Another diagnosis of the airline ills was offered by Harold A. Jones, a member of the Civil Aeronautics Board itself, when speaking before the San Francisco Advertising Club. The airlines, he thought, were ill from a “mysterious disease known as ‘subsiditis,’” which disease he ranked “somewhere between bubonic plague and leprosy.” However his shotgun diagnosis lacked clinical confirmation before the Senate Committee by his boss, Joseph J. O’Connell, Jr., chairman of the Civil Aeronautics Board.
“We are not in a position,” testified Mr. O’Connell, “to give an accurate estimate as to the amount of the total air-mail pay bill which represents fair compensation for the carriage of the mail, and that portion that represents subsidy.”
Postmaster General Donaldson agreed with the Board chairman and stated that the Post Office had long held the opinion that the mail rate, if shorn of its subsidy elements, should not in any case be greater than the passenger rate. On this basis the Post Office Department would have been credited with approximately one-half its present transportation expenditures inasmuch as passengers were paying approximately 50 cents per ton mile, while the Post Office was paying more than double that amount. This over-all figure, of course, obscured the wide variations between the compensations paid airlines thought to be self-sufficient and the much larger payments to those known to be heavily subsidized.
In the absence of even the most elementary data it is difficult to see how any regulation could be called reasonable or how the government could support any subsidy charge either against the industry as a whole or against any segment of it. The situation was further obscured by the Postmaster General’s estimate of the total domestic and foreign air-mail subsidy for this year.

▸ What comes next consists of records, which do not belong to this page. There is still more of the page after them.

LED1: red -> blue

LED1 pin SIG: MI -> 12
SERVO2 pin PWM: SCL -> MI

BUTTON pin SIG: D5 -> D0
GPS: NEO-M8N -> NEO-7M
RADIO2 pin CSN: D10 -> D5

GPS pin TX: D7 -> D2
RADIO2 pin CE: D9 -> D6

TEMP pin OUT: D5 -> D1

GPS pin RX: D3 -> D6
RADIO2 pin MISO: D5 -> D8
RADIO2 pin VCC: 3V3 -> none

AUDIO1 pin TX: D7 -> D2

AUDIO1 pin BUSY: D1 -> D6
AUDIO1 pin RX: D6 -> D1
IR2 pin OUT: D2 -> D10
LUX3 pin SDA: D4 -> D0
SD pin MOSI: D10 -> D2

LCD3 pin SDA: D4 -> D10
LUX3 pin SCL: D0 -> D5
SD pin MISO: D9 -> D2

Using the excess of the cost of the service to the Post Office Department over the department’s air-mail revenues, he arrived at the figure of $35,000,000. The cost to the department included of course all expenses allocated to air mail including department overhead, but it did not substantiate the reasonableness of any allocation. Under questioning by one of the senators of the Committee, this all inclusive definition of “subsidy” was discounted. Under business accounting principles the figure might have been labeled “deficit” and would have been charged against the Post Office rather than pinned on the airlines as a “subsidy.” After all, the Post Office Department overhead, an item perhaps more political than economic in character, was not subject to airline control and was therefore the responsibility of the department. A subsidy is a public grant or subvention to aid an enterprise for the public convenience and not the deficit of a government department.